Something Different

And now for something completely different…

Alright, ragazzi, I’ve returned. This time, however, for a totally separate blog post altogether. And let me just say, I am beyond thrilled. Today, I come to you from the back cubby-area of Radici, the Italian cafe where I work when I’m at home. I’m at home because I’m not on tour with Cirque Us. I think we all know why that is. Alas.

Well, it is what it is. The tour was cancelled. But we did get pretty much all the way through our three week creation period. And even though my time with Cirque Us was much shorter than originally planned, it was still an absolute dream, and I’m here to tell you a bit about it.

To be perfectly honest, ahead of time, I was afraid it would be a nightmare. Okay, well, not a nightmare, but I must admit I was not at all looking forward to the so-called “creation period.” As many of you know, the first version of RagTag toured in 2019, and supposedly our show this spring was to be its “remount,” so to speak. As far as I knew, our task when we arrived in Lake Placid would be to watch videos of the original show, and spend three weeks doing our very best to copy it stitch for stitch.

I knew that we were going to be making our own acts and incorporating them into the show, but supposedly, everyone was to have already completed their acts before arriving. So I thought there wouldn’t be any actual “creating” to be done at Lake Placid. But I must say, as it turned out, we did not copy the original show much at all. In fact, we created a whole bunch of it from scratch. The seven of us (I am of course including our stage manager, Alex), without a director. 

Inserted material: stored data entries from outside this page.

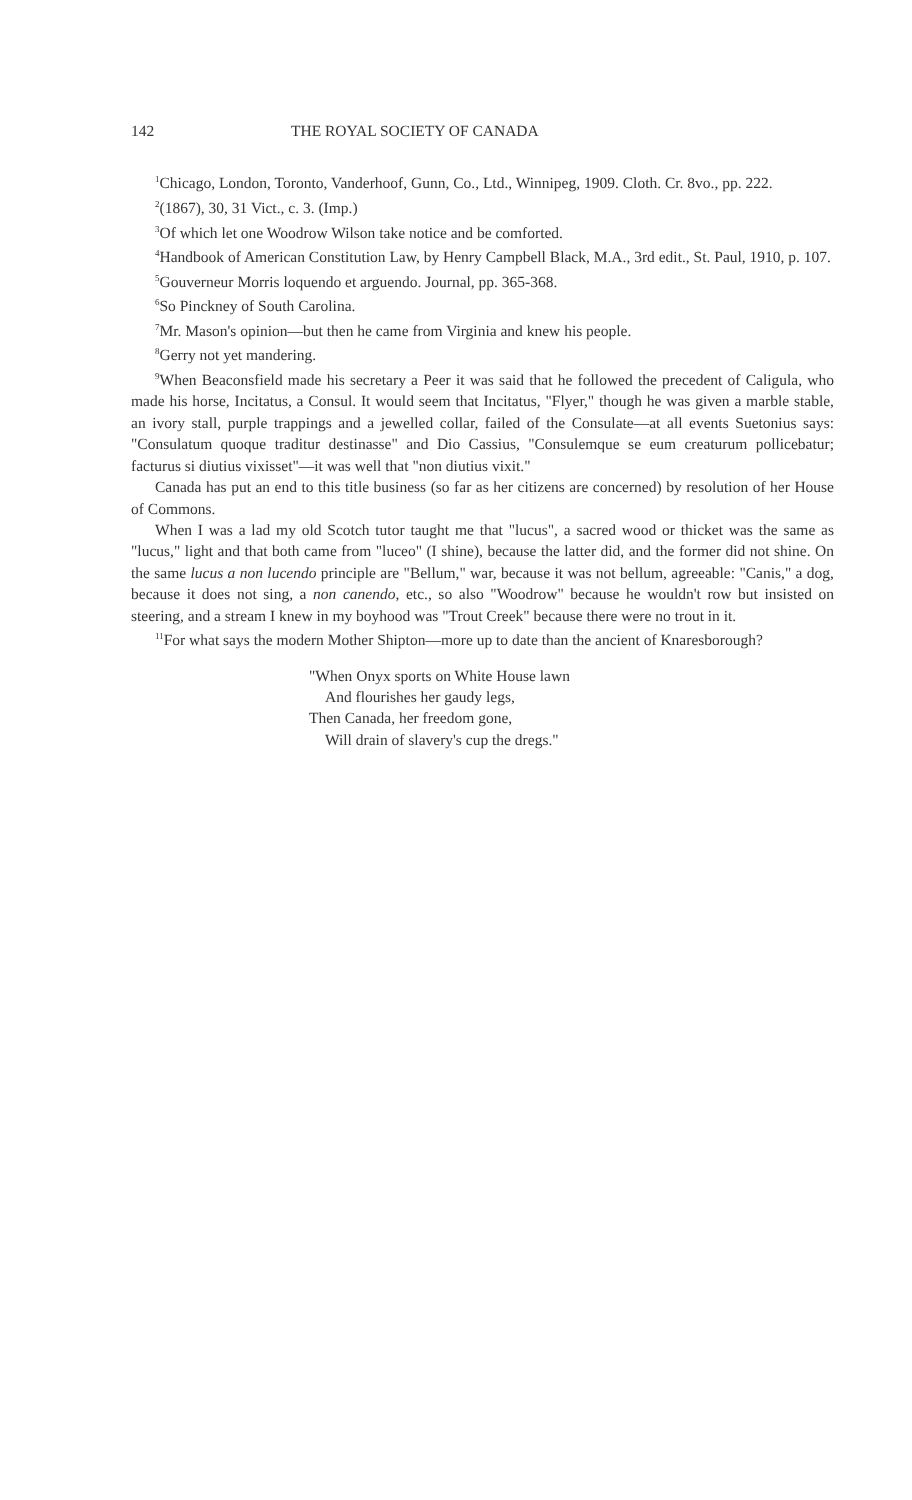142 THE ROYAL SOCIETY OF CANADA
<sup>1</sup> Chicago, London, Toronto, Vanderhoof, Gunn, Co., Ltd., Winnipeg, 1909. Cloth. Cr. 8vo., pp. 222.
<sup>2</sup> (1867), 30, 31 Vict., c. 3. (Imp.)
<sup>3</sup> Of which let one Woodrow Wilson take notice and be comforted.
<sup>4</sup> Handbook of American Constitution Law, by Henry Campbell Black, M.A., 3rd edit., St. Paul, 1910, p. 107.
<sup>5</sup> Gouverneur Morris loquendo et arguendo. Journal, pp. 365-368.
<sup>6</sup> So Pinckney of South Carolina.
<sup>7</sup> Mr. Mason's opinion—but then he came from Virginia and knew his people.
<sup>8</sup> Gerry not yet mandering.
<sup>9</sup> When Beaconsfield made his secretary a Peer it was said that he followed the precedent of Caligula, who made his horse, Incitatus, a Consul. It would seem that Incitatus, "Flyer," though he was given a marble stable, an ivory stall, purple trappings and a jewelled collar, failed of the Consulate—at all events Suetonius says: "Consulatum quoque traditur destinasse" and Dio Cassius, "Consulemque se eum creaturum pollicebatur; facturus si diutius vixisset"—it was well that "non diutius vixit."
Canada has put an end to this title business (so far as her citizens are concerned) by resolution of her House of Commons.
When I was a lad my old Scotch tutor taught me that "lucus", a sacred wood or thicket was the same as "lucus," light and that both came from "luceo" (I shine), because the latter did, and the former did not shine. On the same lucus a non lucendo principle are "Bellum," war, because it was not bellum, agreeable: "Canis," a dog, because it does not sing, a non canendo, etc., so also "Woodrow" because he wouldn't row but insisted on steering, and a stream I knew in my boyhood was "Trout Creek" because there were no trout in it.
<sup>11</sup> For what says the modern Mother Shipton—more up to date than the ancient of Knaresborough?
"When Onyx sports on White House lawn
And flourishes her gaudy legs,
Then Canada, her freedom gone,
Will drain of slavery's cup the dregs."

This could have been a disaster, but actually, it went really, very well. We all had so many ideas, and none of them were ever rejected or put down. In fact, the opposite happened. Each new suggestion sparked yet another new idea in someone’s head, and it was in this way that we were able to build the entire show. There was no fighting, no arguing, no disagreement. Just love and support and encouragement.

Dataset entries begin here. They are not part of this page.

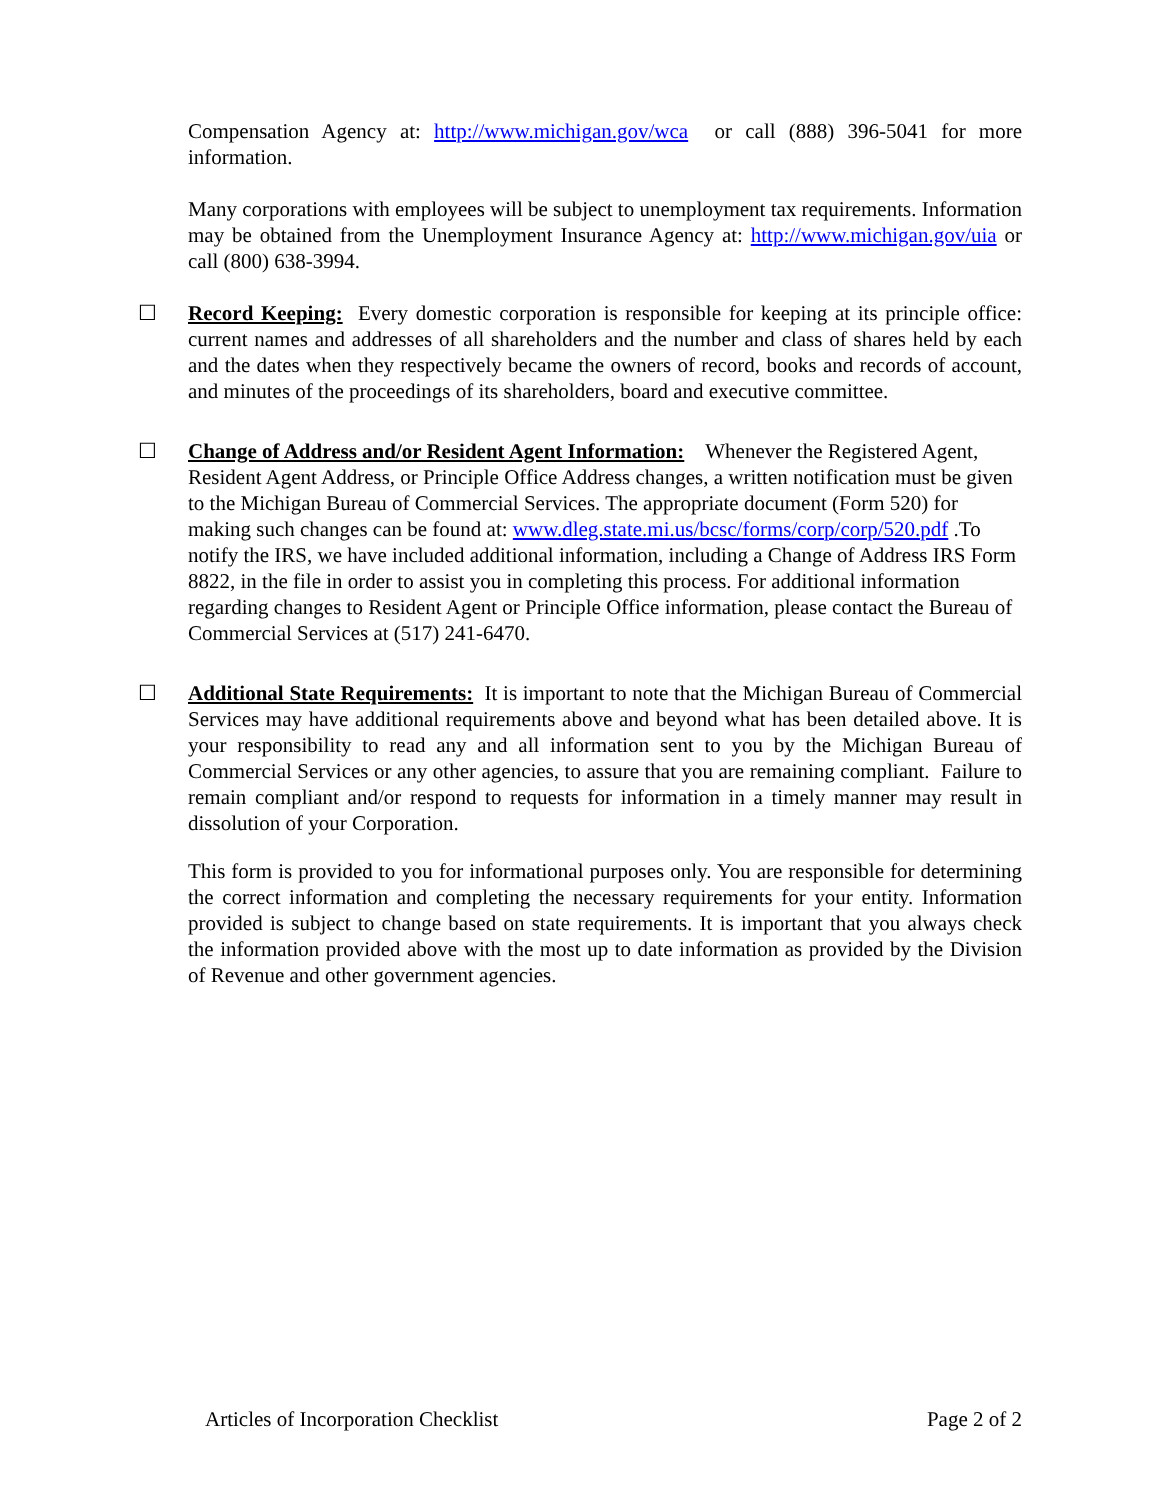Compensation Agency at: http://www.michigan.gov/wca or call (888) 396-5041 for more information.
Many corporations with employees will be subject to unemployment tax requirements. Information may be obtained from the Unemployment Insurance Agency at: http://www.michigan.gov/uia or call (800) 638-3994.
☐
Record Keeping: Every domestic corporation is responsible for keeping at its principle office: current names and addresses of all shareholders and the number and class of shares held by each and the dates when they respectively became the owners of record, books and records of account, and minutes of the proceedings of its shareholders, board and executive committee.
☐
Change of Address and/or Resident Agent Information: Whenever the Registered Agent, Resident Agent Address, or Principle Office Address changes, a written notification must be given to the Michigan Bureau of Commercial Services. The appropriate document (Form 520) for making such changes can be found at: www.dleg.state.mi.us/bcsc/forms/corp/corp/520.pdf .To notify the IRS, we have included additional information, including a Change of Address IRS Form 8822, in the file in order to assist you in completing this process. For additional information regarding changes to Resident Agent or Principle Office information, please contact the Bureau of Commercial Services at (517) 241-6470.
☐
Additional State Requirements: It is important to note that the Michigan Bureau of Commercial Services may have additional requirements above and beyond what has been detailed above. It is your responsibility to read any and all information sent to you by the Michigan Bureau of Commercial Services or any other agencies, to assure that you are remaining compliant. Failure to remain compliant and/or respond to requests for information in a timely manner may result in dissolution of your Corporation.
This form is provided to you for informational purposes only. You are responsible for determining the correct information and completing the necessary requirements for your entity. Information provided is subject to change based on state requirements. It is important that you always check the information provided above with the most up to date information as provided by the Division of Revenue and other government agencies.
Articles of Incorporation Checklist Page 2 of 2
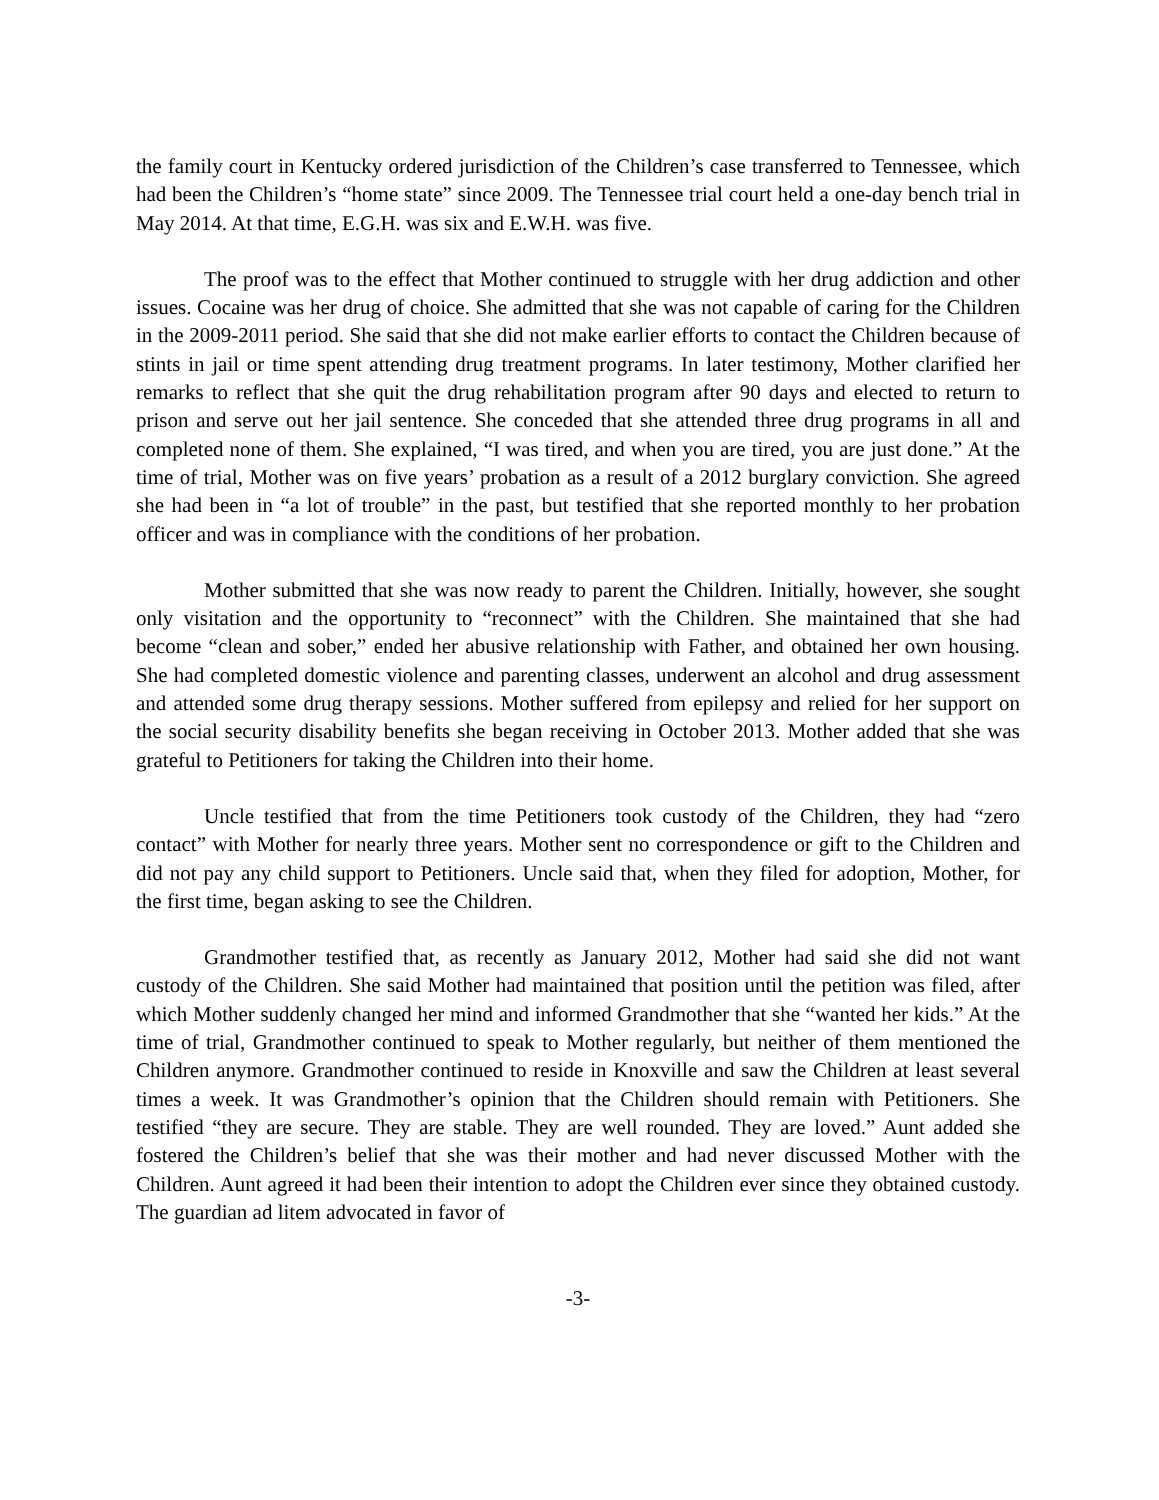the family court in Kentucky ordered jurisdiction of the Children’s case transferred to Tennessee, which had been the Children’s “home state” since 2009. The Tennessee trial court held a one-day bench trial in May 2014. At that time, E.G.H. was six and E.W.H. was five.
The proof was to the effect that Mother continued to struggle with her drug addiction and other issues. Cocaine was her drug of choice. She admitted that she was not capable of caring for the Children in the 2009-2011 period. She said that she did not make earlier efforts to contact the Children because of stints in jail or time spent attending drug treatment programs. In later testimony, Mother clarified her remarks to reflect that she quit the drug rehabilitation program after 90 days and elected to return to prison and serve out her jail sentence. She conceded that she attended three drug programs in all and completed none of them. She explained, “I was tired, and when you are tired, you are just done.” At the time of trial, Mother was on five years’ probation as a result of a 2012 burglary conviction. She agreed she had been in “a lot of trouble” in the past, but testified that she reported monthly to her probation officer and was in compliance with the conditions of her probation.
Mother submitted that she was now ready to parent the Children. Initially, however, she sought only visitation and the opportunity to “reconnect” with the Children. She maintained that she had become “clean and sober,” ended her abusive relationship with Father, and obtained her own housing. She had completed domestic violence and parenting classes, underwent an alcohol and drug assessment and attended some drug therapy sessions. Mother suffered from epilepsy and relied for her support on the social security disability benefits she began receiving in October 2013. Mother added that she was grateful to Petitioners for taking the Children into their home.
Uncle testified that from the time Petitioners took custody of the Children, they had “zero contact” with Mother for nearly three years. Mother sent no correspondence or gift to the Children and did not pay any child support to Petitioners. Uncle said that, when they filed for adoption, Mother, for the first time, began asking to see the Children.
Grandmother testified that, as recently as January 2012, Mother had said she did not want custody of the Children. She said Mother had maintained that position until the petition was filed, after which Mother suddenly changed her mind and informed Grandmother that she “wanted her kids.” At the time of trial, Grandmother continued to speak to Mother regularly, but neither of them mentioned the Children anymore. Grandmother continued to reside in Knoxville and saw the Children at least several times a week. It was Grandmother’s opinion that the Children should remain with Petitioners. She testified “they are secure. They are stable. They are well rounded. They are loved.” Aunt added she fostered the Children’s belief that she was their mother and had never discussed Mother with the Children. Aunt agreed it had been their intention to adopt the Children ever since they obtained custody. The guardian ad litem advocated in favor of
-3-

I have never been part of a show creation before this one, but I have often heard from others that the worst part of a production is often that initial process. I am sure we are all familiar with the concept of “yes, and.” From what I hear, however, I fear a lot of creation processes are instead filled with “no, but.” I don’t really have anything else to say about this because I have had very little experience in the matter myself. But what I cansay is: I had a great time putting the RagTag “remount” show together, as did everyone else. We were all really happy with what we made in the end, and we were all disappointed that the tour had to be cancelled.

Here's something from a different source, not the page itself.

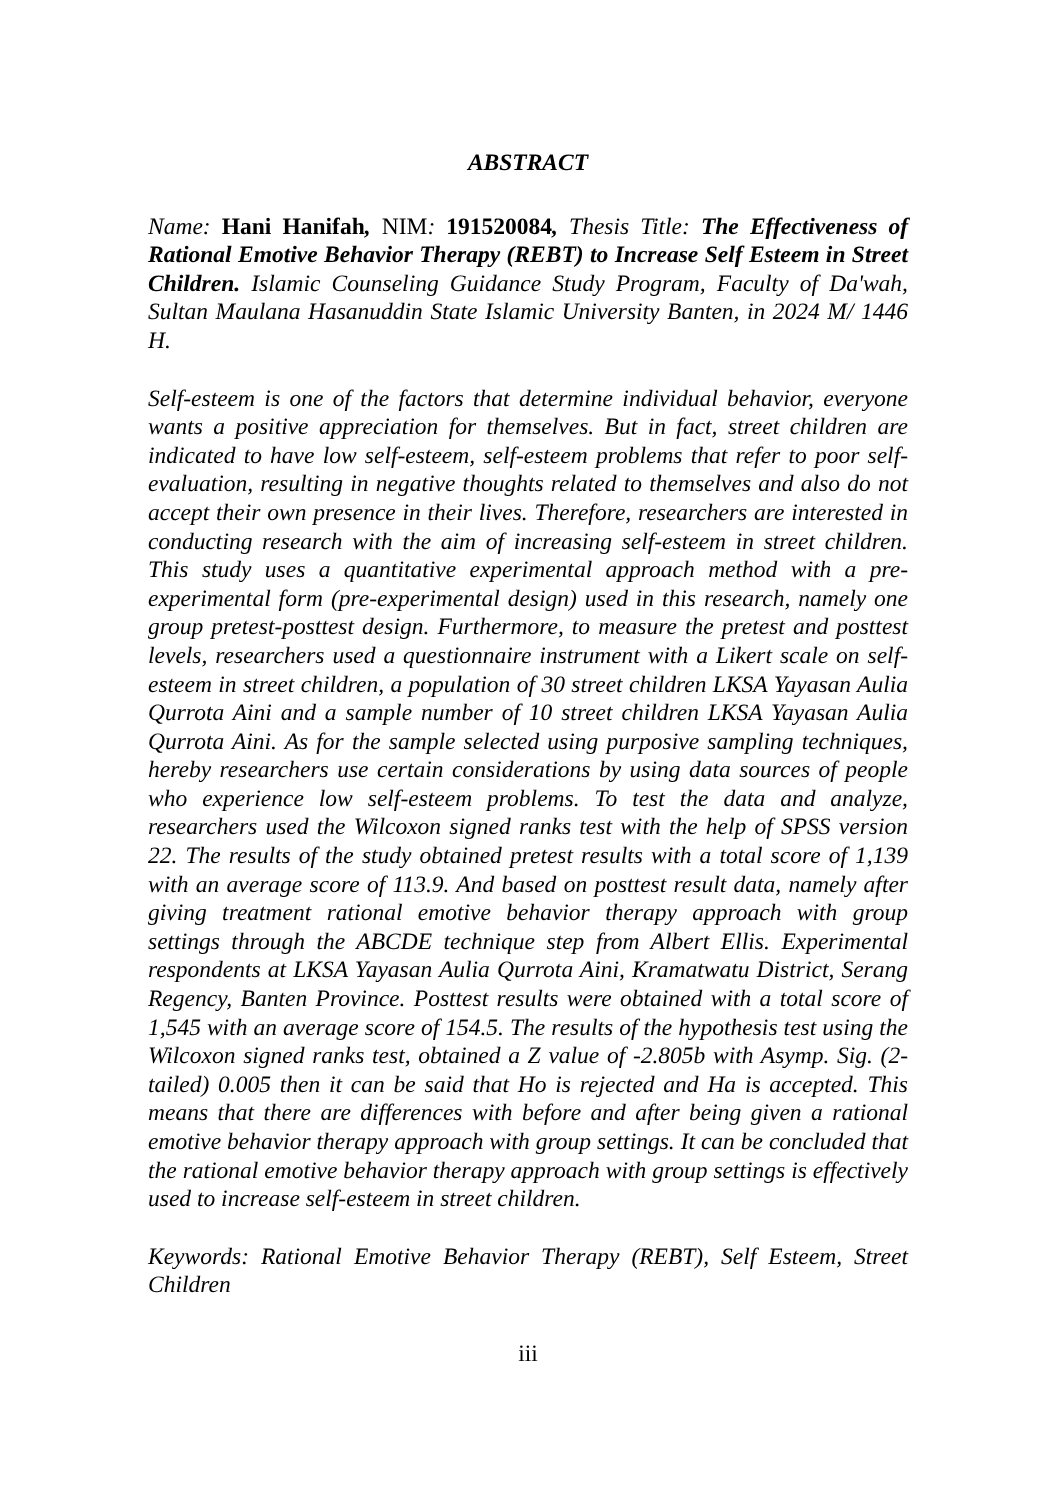ABSTRACT
Name: Hani Hanifah, NIM: 191520084, Thesis Title: The Effectiveness of Rational Emotive Behavior Therapy (REBT) to Increase Self Esteem in Street Children. Islamic Counseling Guidance Study Program, Faculty of Da'wah, Sultan Maulana Hasanuddin State Islamic University Banten, in 2024 M/ 1446 H.
Self-esteem is one of the factors that determine individual behavior, everyone wants a positive appreciation for themselves. But in fact, street children are indicated to have low self-esteem, self-esteem problems that refer to poor self-evaluation, resulting in negative thoughts related to themselves and also do not accept their own presence in their lives. Therefore, researchers are interested in conducting research with the aim of increasing self-esteem in street children. This study uses a quantitative experimental approach method with a pre-experimental form (pre-experimental design) used in this research, namely one group pretest-posttest design. Furthermore, to measure the pretest and posttest levels, researchers used a questionnaire instrument with a Likert scale on self-esteem in street children, a population of 30 street children LKSA Yayasan Aulia Qurrota Aini and a sample number of 10 street children LKSA Yayasan Aulia Qurrota Aini. As for the sample selected using purposive sampling techniques, hereby researchers use certain considerations by using data sources of people who experience low self-esteem problems. To test the data and analyze, researchers used the Wilcoxon signed ranks test with the help of SPSS version 22. The results of the study obtained pretest results with a total score of 1,139 with an average score of 113.9. And based on posttest result data, namely after giving treatment rational emotive behavior therapy approach with group settings through the ABCDE technique step from Albert Ellis. Experimental respondents at LKSA Yayasan Aulia Qurrota Aini, Kramatwatu District, Serang Regency, Banten Province. Posttest results were obtained with a total score of 1,545 with an average score of 154.5. The results of the hypothesis test using the Wilcoxon signed ranks test, obtained a Z value of -2.805b with Asymp. Sig. (2-tailed) 0.005 then it can be said that Ho is rejected and Ha is accepted. This means that there are differences with before and after being given a rational emotive behavior therapy approach with group settings. It can be concluded that the rational emotive behavior therapy approach with group settings is effectively used to increase self-esteem in street children.
Keywords: Rational Emotive Behavior Therapy (REBT), Self Esteem, Street Children
iii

It was a great pleasure to do the livestream, though! At least we could share a rough draft of our final product with our friends and family and comrades. It would have been nice if we had been able to actually perform the show many times for real people in real life. We would have gotten so comfortable with it, and we could have found all the extra intermittent bits and special moments that come from doing a show over and over again. Alas, not this time around, but we did tape the show! So maybe next year we can get together again and try to re-create our re-creation.

And that’s all I really have to say about the creation process of the creation period. The rest of our time in Lake Placid consisted of eating and knitting and dog sledding and reading Harry Potter and raving about the Miracle on Ice. And all of that was just as wonderful and warm and full of love. In just those three weeks, we all bonded and got very close, and even after such a short time together, we already have so many inside jokes. I can only imagine what sorts of mischief and revelry would have come from six more weeks on tour. Maybe next year.